▸ Excerpt to read
Stocks drifted lower on Wall Street, erasing the S&P 500’s gains for the week. The S&P 500 slipped 0.4% Friday, but remains close to the record high it set last week. The Nasdaq composite fell 0.7% and the Dow slipped 0.1%. Nike dropped 20% after the shoe and athletic wear company missed Wall Street’s revenue targets and cut its full-year sales guidance. Company executives said they expect sales to decline by single digits in the current fiscal year, citing a “challenging” environment. Treasury yields were mixed in the bond market after a closely watched report that showed inflation continues easing.

THIS IS A BREAKING NEWS UPDATE. AP’s earlier story follows below.

Stocks on Wall Street gave up early gains and edged lower in afternoon trading Friday, following a closely watched report that showed inflation continues easing.

Investors are hoping that cooling inflation will prompt the Federal Reserve to start cutting interest rates, which remain at their highest level in more than 20 years.

▸ Extracted information
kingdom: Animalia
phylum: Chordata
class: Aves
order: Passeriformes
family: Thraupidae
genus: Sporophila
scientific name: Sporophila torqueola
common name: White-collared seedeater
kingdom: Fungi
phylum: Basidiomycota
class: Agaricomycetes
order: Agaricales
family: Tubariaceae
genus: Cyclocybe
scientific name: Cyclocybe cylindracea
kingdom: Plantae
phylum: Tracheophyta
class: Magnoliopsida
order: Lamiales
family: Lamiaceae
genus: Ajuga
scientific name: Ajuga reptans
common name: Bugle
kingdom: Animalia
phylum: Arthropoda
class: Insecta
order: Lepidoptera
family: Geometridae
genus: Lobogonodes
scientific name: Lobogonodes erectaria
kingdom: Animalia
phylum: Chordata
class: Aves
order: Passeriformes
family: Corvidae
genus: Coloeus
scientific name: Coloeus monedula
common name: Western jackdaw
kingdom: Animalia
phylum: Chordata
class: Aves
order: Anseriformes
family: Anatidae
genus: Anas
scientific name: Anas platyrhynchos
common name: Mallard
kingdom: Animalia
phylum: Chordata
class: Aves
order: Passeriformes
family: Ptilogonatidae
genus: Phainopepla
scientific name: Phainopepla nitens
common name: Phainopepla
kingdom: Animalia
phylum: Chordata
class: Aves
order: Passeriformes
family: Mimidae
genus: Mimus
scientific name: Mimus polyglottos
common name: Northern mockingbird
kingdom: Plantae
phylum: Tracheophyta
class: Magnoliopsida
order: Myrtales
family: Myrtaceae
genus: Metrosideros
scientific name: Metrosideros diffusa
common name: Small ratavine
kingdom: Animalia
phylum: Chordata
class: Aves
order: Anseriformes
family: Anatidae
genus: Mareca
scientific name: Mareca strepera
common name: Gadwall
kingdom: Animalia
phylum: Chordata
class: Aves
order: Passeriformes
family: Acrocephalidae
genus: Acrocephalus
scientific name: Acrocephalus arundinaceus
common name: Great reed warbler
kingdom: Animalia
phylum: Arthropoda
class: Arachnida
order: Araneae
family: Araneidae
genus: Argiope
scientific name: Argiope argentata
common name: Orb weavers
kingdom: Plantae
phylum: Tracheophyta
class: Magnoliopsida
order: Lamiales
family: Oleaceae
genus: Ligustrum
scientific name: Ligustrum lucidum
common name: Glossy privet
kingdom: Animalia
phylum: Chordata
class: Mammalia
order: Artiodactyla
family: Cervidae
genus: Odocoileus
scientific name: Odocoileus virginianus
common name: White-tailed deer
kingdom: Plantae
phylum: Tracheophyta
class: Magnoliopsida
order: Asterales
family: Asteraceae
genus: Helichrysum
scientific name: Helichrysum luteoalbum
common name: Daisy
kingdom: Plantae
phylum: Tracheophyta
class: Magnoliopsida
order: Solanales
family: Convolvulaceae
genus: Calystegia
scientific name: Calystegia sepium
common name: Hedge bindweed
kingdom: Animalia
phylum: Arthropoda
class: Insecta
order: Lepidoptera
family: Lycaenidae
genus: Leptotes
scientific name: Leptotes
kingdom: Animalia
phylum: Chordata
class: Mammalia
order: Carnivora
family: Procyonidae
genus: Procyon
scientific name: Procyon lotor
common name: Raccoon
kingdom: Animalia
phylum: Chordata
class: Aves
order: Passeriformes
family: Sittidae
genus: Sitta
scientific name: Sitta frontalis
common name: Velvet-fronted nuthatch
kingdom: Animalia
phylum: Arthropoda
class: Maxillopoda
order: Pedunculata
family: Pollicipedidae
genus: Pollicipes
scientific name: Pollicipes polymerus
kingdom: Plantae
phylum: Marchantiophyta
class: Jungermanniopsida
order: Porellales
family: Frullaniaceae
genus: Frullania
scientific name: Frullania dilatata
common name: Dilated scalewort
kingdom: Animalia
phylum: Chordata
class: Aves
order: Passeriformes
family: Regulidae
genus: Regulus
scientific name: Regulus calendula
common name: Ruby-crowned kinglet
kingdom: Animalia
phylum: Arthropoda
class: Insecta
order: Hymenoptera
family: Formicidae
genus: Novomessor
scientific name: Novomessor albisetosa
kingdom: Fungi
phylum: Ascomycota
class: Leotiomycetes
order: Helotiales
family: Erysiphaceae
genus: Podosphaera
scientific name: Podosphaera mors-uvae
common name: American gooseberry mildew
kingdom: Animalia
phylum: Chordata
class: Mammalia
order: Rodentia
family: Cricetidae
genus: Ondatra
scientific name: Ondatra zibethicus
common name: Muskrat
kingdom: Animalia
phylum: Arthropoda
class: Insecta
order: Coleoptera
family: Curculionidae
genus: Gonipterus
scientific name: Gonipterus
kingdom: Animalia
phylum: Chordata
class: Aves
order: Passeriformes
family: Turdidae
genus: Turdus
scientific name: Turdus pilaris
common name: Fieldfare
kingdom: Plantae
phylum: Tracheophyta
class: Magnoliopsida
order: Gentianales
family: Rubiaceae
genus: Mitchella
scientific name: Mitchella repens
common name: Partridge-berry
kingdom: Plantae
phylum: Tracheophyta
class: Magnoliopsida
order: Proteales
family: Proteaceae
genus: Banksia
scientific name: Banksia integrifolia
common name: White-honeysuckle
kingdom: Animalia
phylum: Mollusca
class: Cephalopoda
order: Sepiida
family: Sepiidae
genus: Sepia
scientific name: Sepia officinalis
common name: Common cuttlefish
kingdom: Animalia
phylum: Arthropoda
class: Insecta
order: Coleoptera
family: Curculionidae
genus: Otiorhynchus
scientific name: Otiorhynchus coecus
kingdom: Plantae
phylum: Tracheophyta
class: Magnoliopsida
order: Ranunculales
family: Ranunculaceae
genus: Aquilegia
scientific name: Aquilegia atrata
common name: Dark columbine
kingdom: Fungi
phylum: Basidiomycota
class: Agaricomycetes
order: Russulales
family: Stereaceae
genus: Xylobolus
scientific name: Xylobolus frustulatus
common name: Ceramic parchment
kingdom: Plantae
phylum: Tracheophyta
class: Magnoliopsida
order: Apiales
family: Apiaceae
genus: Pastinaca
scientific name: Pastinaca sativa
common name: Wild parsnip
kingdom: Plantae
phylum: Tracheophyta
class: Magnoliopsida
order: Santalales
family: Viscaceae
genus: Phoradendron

▸ Set exercise 1
Name every stock market index that the Wall Street report mentions.
▸ Set exercise 2
From the Wall Street report, extract everything from "Stocks drifted lower" down to "story follows below.".
▸ Set exercise 3
Continue the report on Wall Street stocks, picking up after its final sentence.

▸ Final answer 1
S&P 500
Nasdaq composite
Dow

▸ Final answer 2
Stocks drifted lower on Wall Street, erasing the S&P 500’s gains for the week. The S&P 500 slipped 0.4% Friday, but remains close to the record high it set last week. The Nasdaq composite fell 0.7% and the Dow slipped 0.1%. Nike dropped 20% after the shoe and athletic wear company missed Wall Street’s revenue targets and cut its full-year sales guidance. Company executives said they expect sales to decline by single digits in the current fiscal year, citing a “challenging” environment. Treasury yields were mixed in the bond market after a closely watched report that showed inflation continues easing.

THIS IS A BREAKING NEWS UPDATE. AP’s earlier story follows below.

▸ Final answer 3
The S&P 500 index was down 0.3%, hovering around its all-time high. The benchmark index remains within striking distance of notching a fourth straight weekly gain. The Nasdaq composite fell 0.3% and is hovering around its all-time high.

The Dow Jones Industrial Average was down 152 points, or 0.4%, as of 3:15 p.m. Eastern.

Consumer prices rose 2.6% in May compared with a year ago, according to the latest personal consumption expenditures index, or PCE. That signaled continued easing from a 2.7% reading in April and is sharply lower than the peak reading of 7.1% two years ago.

“It's moving in the right direction and this is what the Fed needs to make a decision to cut rates,” said Quincy Krosby, chief global strategist for LPL Financial.

The PCE is the Fed’s preferred measure of inflation and the latest reading is encouraging for economists and investors who are hoping for rate cuts to help ease pressure on the market and borrowers. Wall Street is betting that the Fed will start cutting interest rates at its meeting in September.

Treasury yields were mixed in the bond market after initially losing ground following the latest signal of easing inflation. The yield on the 10-year Treasury, which influences interest rates on mortgages and other consumer loans, rose to 4.35% from 4.30% just prior to the release of the PCE data. The yield on the two-year Treasury, which more closely tracks expectations for Fed actions, held steady at 4.72% from just prior to the data's release.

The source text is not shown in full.